:: Records provided ::

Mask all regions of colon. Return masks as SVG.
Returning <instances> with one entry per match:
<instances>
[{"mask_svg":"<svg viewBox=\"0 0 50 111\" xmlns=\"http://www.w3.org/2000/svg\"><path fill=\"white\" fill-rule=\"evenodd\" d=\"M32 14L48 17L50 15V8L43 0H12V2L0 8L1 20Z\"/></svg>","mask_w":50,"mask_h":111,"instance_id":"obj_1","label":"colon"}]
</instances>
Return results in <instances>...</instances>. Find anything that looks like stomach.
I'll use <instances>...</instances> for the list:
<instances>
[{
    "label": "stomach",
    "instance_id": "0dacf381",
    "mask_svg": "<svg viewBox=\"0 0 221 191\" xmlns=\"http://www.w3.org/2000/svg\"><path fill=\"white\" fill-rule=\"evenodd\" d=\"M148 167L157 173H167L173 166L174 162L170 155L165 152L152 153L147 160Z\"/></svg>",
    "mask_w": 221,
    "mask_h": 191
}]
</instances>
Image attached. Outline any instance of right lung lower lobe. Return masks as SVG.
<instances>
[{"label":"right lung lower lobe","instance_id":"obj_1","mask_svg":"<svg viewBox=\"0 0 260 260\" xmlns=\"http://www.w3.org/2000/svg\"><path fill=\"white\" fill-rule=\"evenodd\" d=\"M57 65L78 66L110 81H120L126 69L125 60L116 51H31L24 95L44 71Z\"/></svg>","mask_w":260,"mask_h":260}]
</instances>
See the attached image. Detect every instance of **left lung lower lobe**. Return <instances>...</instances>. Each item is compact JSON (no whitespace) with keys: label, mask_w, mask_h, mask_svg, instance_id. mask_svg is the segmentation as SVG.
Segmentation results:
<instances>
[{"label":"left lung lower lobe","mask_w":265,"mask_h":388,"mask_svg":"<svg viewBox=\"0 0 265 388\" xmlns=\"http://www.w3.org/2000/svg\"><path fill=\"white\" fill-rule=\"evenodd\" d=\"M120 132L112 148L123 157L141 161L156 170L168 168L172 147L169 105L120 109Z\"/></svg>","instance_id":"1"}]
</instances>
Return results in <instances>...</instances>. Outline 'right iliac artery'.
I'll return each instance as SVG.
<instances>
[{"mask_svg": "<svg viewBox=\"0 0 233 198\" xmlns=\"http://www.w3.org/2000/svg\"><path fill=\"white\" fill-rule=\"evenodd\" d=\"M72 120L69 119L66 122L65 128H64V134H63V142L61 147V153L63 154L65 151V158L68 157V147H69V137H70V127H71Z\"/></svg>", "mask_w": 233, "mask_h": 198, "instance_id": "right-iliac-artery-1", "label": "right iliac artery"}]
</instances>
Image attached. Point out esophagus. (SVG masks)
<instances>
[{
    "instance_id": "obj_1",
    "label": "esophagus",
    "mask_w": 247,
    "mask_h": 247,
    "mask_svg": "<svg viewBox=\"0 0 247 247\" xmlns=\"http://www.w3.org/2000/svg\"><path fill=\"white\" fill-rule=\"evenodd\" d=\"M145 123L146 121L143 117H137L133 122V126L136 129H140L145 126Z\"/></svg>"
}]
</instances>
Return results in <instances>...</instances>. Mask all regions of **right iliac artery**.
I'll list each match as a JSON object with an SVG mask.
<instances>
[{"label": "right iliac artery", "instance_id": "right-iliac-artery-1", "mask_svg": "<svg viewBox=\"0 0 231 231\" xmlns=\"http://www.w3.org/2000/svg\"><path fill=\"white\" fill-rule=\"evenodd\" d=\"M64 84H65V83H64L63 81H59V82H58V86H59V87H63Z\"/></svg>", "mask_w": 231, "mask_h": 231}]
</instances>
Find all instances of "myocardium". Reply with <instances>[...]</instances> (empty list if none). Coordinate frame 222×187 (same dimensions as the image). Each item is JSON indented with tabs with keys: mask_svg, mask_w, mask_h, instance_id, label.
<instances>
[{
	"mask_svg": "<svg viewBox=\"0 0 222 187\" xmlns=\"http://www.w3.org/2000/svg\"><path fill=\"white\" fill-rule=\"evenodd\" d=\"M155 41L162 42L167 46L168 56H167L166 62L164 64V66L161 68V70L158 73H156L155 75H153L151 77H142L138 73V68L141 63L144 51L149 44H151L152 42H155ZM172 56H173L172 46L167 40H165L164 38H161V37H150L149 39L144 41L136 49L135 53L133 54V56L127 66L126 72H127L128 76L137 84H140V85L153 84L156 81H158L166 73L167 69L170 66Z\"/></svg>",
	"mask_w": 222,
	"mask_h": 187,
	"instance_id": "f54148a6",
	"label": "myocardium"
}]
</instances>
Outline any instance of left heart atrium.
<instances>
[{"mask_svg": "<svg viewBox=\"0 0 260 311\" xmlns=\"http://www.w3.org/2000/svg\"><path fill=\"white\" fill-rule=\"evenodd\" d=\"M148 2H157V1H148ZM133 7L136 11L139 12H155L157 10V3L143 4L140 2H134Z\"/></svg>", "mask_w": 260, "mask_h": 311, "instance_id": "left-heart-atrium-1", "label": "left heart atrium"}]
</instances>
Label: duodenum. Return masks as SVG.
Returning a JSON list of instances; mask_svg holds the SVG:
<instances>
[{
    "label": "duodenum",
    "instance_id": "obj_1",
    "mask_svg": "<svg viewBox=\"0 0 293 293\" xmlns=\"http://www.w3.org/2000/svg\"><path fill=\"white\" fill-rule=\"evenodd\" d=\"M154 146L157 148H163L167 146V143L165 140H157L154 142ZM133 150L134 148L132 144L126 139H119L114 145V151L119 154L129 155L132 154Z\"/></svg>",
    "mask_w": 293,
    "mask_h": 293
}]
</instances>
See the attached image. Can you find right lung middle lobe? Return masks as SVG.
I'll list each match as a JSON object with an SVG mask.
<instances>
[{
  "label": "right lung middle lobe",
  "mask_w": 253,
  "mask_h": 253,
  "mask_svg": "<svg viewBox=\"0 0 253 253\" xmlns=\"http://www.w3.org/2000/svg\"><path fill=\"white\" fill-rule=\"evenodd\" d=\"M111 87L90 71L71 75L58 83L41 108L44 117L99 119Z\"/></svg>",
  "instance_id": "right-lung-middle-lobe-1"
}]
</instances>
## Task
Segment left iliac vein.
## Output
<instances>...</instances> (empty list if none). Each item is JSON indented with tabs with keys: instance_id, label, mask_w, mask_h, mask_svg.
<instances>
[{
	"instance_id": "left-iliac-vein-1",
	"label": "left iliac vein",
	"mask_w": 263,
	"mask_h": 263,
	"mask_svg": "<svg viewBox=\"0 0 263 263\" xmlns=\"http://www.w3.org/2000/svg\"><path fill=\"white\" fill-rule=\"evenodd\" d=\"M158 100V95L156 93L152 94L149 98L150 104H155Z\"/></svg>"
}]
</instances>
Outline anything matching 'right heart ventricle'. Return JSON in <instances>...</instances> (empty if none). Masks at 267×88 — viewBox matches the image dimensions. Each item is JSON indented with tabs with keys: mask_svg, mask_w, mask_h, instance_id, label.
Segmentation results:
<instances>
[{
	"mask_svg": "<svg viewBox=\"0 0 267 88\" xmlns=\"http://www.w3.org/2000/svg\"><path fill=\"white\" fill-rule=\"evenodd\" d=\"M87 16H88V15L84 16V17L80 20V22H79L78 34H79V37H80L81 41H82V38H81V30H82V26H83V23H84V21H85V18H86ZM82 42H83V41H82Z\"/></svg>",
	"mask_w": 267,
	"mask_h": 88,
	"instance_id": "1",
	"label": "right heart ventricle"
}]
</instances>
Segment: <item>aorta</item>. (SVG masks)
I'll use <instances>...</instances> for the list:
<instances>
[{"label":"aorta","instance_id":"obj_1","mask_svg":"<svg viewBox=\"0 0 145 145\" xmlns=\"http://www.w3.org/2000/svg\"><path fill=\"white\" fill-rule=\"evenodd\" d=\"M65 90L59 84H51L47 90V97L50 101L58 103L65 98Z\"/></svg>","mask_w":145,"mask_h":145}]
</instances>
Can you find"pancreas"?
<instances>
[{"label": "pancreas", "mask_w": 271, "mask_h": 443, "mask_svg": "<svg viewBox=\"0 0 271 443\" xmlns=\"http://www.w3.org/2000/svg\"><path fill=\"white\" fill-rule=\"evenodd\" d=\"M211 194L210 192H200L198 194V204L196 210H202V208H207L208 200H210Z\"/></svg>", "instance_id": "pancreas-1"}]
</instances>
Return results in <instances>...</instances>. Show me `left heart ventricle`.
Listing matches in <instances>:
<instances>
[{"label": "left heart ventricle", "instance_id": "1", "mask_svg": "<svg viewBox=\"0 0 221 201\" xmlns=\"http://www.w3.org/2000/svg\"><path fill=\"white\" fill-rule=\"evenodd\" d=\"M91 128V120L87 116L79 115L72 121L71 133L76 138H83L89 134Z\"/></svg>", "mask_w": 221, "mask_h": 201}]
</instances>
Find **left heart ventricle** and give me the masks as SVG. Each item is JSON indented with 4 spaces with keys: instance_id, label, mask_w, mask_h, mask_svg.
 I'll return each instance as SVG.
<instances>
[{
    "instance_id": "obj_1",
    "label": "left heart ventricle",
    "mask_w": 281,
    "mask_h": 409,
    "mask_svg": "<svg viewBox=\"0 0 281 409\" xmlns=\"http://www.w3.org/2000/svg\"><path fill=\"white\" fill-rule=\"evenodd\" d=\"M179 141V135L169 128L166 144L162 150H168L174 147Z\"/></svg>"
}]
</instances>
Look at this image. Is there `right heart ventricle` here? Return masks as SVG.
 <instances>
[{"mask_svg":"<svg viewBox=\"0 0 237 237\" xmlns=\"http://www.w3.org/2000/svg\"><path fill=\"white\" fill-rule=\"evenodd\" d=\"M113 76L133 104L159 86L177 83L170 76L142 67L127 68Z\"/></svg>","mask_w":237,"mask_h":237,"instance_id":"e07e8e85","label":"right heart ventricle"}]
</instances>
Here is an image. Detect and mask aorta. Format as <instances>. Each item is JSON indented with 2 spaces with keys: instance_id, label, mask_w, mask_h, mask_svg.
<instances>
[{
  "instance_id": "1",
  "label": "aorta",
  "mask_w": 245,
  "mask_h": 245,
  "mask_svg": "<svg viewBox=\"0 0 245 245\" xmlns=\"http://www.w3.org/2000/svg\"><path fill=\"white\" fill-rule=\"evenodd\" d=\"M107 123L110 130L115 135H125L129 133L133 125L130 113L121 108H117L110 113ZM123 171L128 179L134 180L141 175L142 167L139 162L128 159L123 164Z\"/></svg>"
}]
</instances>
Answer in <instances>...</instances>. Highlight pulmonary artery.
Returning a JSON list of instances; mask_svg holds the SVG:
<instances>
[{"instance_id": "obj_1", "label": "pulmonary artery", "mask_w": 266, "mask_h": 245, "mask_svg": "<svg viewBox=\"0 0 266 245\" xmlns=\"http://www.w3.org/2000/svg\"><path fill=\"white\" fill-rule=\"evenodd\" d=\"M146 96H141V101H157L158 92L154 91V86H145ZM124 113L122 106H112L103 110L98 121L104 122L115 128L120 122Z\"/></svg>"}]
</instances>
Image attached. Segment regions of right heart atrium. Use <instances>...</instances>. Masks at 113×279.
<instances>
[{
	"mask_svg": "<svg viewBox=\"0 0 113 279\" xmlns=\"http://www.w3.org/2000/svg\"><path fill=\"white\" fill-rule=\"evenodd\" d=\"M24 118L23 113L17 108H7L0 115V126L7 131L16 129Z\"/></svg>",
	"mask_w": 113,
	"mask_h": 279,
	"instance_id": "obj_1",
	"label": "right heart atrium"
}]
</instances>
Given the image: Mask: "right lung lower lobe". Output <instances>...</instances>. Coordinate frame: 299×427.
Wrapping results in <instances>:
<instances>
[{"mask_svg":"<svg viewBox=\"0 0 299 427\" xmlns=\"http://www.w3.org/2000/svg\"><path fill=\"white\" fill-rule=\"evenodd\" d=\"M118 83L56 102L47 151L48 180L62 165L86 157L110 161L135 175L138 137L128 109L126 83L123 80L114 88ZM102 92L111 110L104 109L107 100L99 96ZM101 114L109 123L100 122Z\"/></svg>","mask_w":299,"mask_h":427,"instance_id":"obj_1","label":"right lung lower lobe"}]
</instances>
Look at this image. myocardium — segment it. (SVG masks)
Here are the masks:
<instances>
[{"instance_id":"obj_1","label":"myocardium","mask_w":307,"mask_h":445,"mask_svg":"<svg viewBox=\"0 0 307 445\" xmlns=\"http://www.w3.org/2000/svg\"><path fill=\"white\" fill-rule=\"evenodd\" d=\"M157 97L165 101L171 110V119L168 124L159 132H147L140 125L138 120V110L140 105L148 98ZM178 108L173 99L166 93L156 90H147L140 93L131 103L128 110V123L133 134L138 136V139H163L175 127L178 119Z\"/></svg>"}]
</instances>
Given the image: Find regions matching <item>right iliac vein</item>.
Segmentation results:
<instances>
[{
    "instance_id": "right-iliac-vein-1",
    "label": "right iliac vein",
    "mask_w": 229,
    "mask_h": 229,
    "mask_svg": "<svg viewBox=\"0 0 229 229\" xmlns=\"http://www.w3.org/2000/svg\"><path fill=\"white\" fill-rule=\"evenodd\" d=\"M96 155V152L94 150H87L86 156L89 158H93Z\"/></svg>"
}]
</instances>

:::

Set task
Reproduce the stretch of the listing from the line containing "Given the image: Find" through the end of the listing, switching "regions" to "areas" and leaving everything else unchanged.

Answer to the exercise
Given the image: Find areas matching <item>right iliac vein</item>.
Segmentation results:
<instances>
[{
    "instance_id": "right-iliac-vein-1",
    "label": "right iliac vein",
    "mask_w": 229,
    "mask_h": 229,
    "mask_svg": "<svg viewBox=\"0 0 229 229\" xmlns=\"http://www.w3.org/2000/svg\"><path fill=\"white\" fill-rule=\"evenodd\" d=\"M96 155V152L94 150H87L86 156L89 158H93Z\"/></svg>"
}]
</instances>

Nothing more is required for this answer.